The Dunedin City Council will underwrite a limited season of tourist rail services this summer.
Dunedin Railways locomotives and carriages will be brought out of hibernation temporarily to provide the service.
The Trains Not Planes promotion will start with a Santa Express train on December 20, to be followed with two services each Sunday - the Inlander service to Hindon, and the Seasider service to Waitati - until the end of March next year.
The project was expected to cost about $65,000 per month in addition to the company's existing hibernation costs, which were being met by the council. While project costs would be at least partly offset by revenue, it was difficult to predict how much in the current tourism environment.
Hawkins said it was not a relaunch of the company, but the council was pleased to offer at least one more summer of the railway's iconic journeys.
"We've been left under no illusions about the level of public support for this iconic stretch of railway," he said.
"This is now the opportunity to see how it resonates at the box office for locals and visitors alike."
He stressed this was at present a one-off chance.
"Wider decisions about the future of the company are yet to be made, and for now this is a one-off opportunity while Council awaits a report setting out options for the longer-term future of Dunedin Railways," Hawkins said.
"In the meantime, we hope residents and visitors to Dunedin alike will take the chance to climb aboard and see the city from a train."
Dunedin Venues Management would operate the project and a small number of fixed term seasonal staff would be employed to supplement the existing Dunedin Railways hibernation team.
Trains could operate safely over summer without needing to address Dunedin Railways' track deferred maintenance needs, which were highlighted by DCHL earlier this year. Decisions on the deferred maintenance requirements would be addressed when the council received a final report on long-term options in early 2021.

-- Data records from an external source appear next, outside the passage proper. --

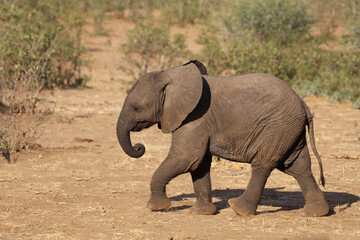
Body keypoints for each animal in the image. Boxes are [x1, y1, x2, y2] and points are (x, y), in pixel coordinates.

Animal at [115, 60, 330, 218]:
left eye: (136, 108)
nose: (139, 147)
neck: (170, 75)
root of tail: (304, 104)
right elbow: (199, 164)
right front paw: (202, 213)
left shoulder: (195, 118)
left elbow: (186, 159)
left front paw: (156, 208)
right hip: (289, 130)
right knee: (298, 167)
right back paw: (315, 213)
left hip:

Dunedin City Holdings chairperson Keith Cooper said work to evaluate long-term options was progressing well.
"We are now down to a short-list of options. These are being refined before we issue a final report to Council in early 2021. The Trains Not Planes project will generate a range of insights that will be valuable for that report."
The short-listed options look different to Dunedin Railways' previous business model, as expected, he said.